The Unix Way™ provides extreme hackability. The idea is that software should be written as tools to accomplish discrete tasks, and that it should be modular, extensible, and play well with others. It’s like software as a LEGO set — you can put the blocks together however you want, within limits, and make stuff that’s significantly cooler than any of the individual blocks alone.
Clearly this doesn’t work for all applications — things like graphics editors and web browsers don’t really lend themselves to being elegant tools that integrate well with others, right? It’s only natural that they’re bloaty walled gardens. What happens in the browser must stay in the browser, right?

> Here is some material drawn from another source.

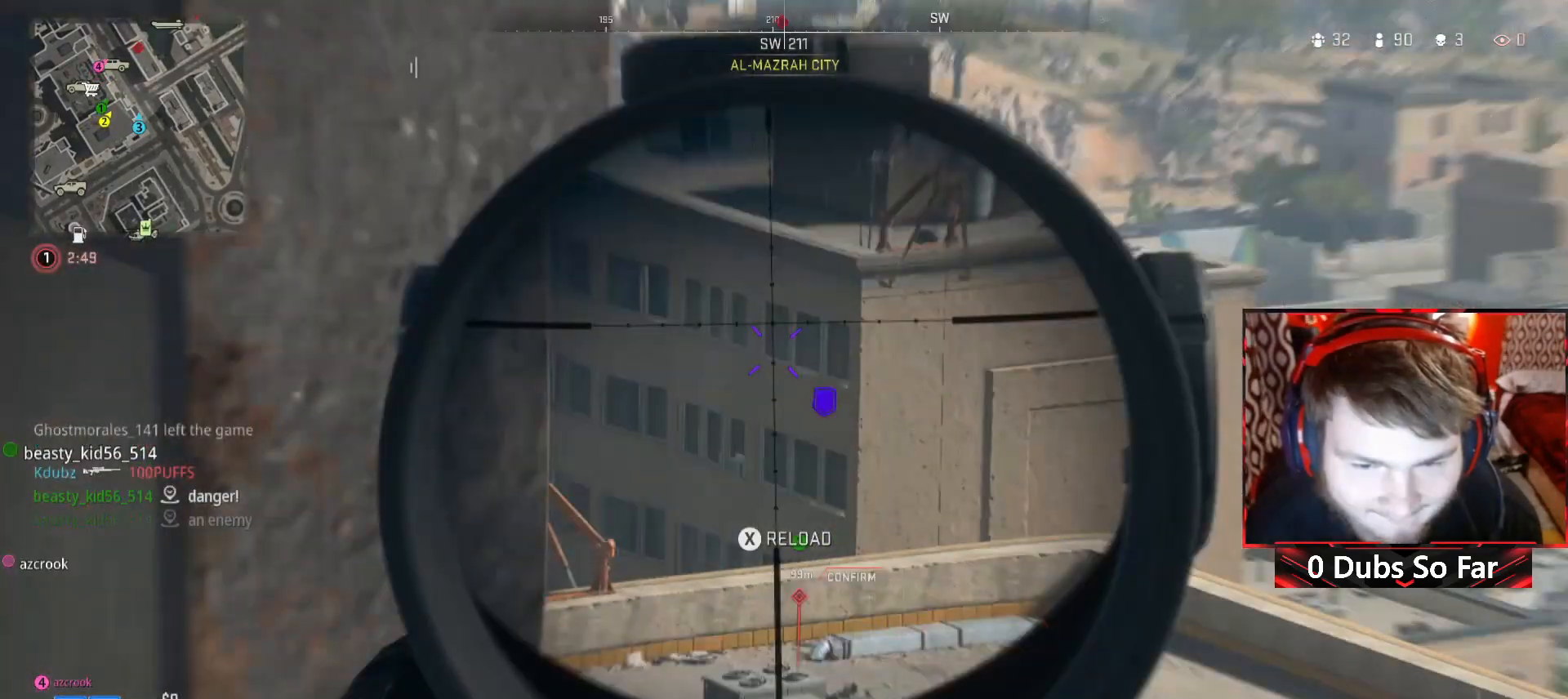
{"buttons": ["L2"], "left_stick": "center", "right_stick": "center", "events": [[17, "right_stick", "center"], [450, "L2", "down"]]}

But how sad is it that the one piece of software you use all day, your window into cyberspace, doesn’t play well with the rest of your system? I’d honestly never really been bothered by that fact until stumbling on TabFS. It’s an extension to Chrome that represents the tabs on your browser as if they were files on your local system — The Unix Way™. And what this means is that any other program that can read from or write to a file can open tabs, collect them, change webpages on the fly, and so on. It opens up the browser to you.
This is tremendously powerful. Don’t like the bookmarking paradigm of your particular browser? Writing your own would be a snap in Python — and you could do cleverer things like apply a little machine learning to handle putting them in categories. Want to pop open (or refresh) a set of webpages at a particular time every day?